Many symptoms people accept as “normal” — fatigue, hair loss, cravings, irritability, poor sleep, chronic pain, brain fog — are often signs of mineral imbalance, inflammation, or environmental stressors that are rarely tested for.

Aging itself has been framed as inevitable decline, when in reality it often reflects decades of accumulated depletion, toxin exposure, and unresolved lifestyle patterns.

The Narrative Problem

Natural health information is frequently censored, buried, or labeled extreme, while pharmaceutical advertising saturates media spaces. Ultra-processed foods are marketed as “healthy” because they’re fortified with synthetic vitamins. Hospitals serve inflammatory foods to people who are actively trying to heal.

Meanwhile, questioning any part of this system is treated as radical — as if blindly accepting it all is somehow more reasonable.

So No — Not a Conspiracy Theorist

I’m not claiming there’s a secret cabal meeting in a dark room. I’m saying that systems driven by profit rarely prioritize long-term human well-being unless they are forced to.

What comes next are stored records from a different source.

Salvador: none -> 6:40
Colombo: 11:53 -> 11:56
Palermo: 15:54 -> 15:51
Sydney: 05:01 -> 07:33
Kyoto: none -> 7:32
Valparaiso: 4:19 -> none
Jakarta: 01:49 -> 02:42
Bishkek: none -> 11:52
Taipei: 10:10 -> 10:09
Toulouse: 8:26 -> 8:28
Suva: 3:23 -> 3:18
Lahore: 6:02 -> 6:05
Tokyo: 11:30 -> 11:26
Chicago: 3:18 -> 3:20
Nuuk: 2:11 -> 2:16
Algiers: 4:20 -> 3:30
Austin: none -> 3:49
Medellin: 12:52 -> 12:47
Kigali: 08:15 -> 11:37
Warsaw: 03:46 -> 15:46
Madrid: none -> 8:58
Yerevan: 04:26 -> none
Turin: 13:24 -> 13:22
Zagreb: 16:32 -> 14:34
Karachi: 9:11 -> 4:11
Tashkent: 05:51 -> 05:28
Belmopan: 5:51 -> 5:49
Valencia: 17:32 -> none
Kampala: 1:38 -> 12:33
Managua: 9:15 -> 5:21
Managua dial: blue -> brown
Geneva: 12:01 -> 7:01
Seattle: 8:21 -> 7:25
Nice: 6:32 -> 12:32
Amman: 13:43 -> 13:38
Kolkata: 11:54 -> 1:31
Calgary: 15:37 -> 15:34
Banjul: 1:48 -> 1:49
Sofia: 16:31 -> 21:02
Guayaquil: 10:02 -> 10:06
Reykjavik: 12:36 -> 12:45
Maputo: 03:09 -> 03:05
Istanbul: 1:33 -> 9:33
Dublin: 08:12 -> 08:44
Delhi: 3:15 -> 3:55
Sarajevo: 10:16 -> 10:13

I’m saying that listening to your body, trusting lived experience, and asking informed questions is not dangerous — it’s responsible.

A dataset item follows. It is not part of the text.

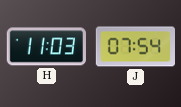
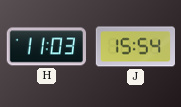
J: 07:54 -> 15:54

Noticing patterns doesn’t make you “one of those people.”
It makes you conscious.

And perhaps the strangest part of all is how normalized chronic illness, exhaustion, inflammation, and emotional overwhelm have become — while awareness itself is treated like the problem.

Once you start connecting the dots, it’s hard to unsee them. And no, that doesn’t make you crazy.

It just means you’re awake.

On a personal note, I live with a rare genetic blood vessel disorder, HHT.

This photo was taken in 2020, after an Iron Infusion series that had me in and out of the Emergency Room 3 times, with multiple diagnosis and multiple antibiotics prescribed. My body has been out of balance these past 5 years since. I didn't realize it at the time, but this was a turning point, a setback, in my health journey.

What I've since learned about antibiotics and iron infusions has been eye opening. Today, I'm trying to reverse the inflammation, the edema, the side effects including the degenerative joint pain I'm experiencing. And although I'm 40 pounds heavier today, I am focused on health and not weight. I find the weight comes off when your body is healthy and balanced.

Living with HHT has been an interesting learning curve full of side effects, setbacks and successes. Foods that didn't bother me when I was younger now trigger blood loss. I've had to learn what foods, drinks, spices I can tolerate and what I can't.

It's been a balancing act trying to find these foods that I can tolerate with HHT, that also do not cause inflammation in the body, and are good for my gut microbe and are kidney friendly.

In upcoming Blog Posts I will be focusing on what I'm finding, and what I think will work for ME on my quest.

Even if you're not suffering from health issues now, learning how to combat inflammation, keeping your gut microbe healthy and eating well is something you're body may just thank you for in the future.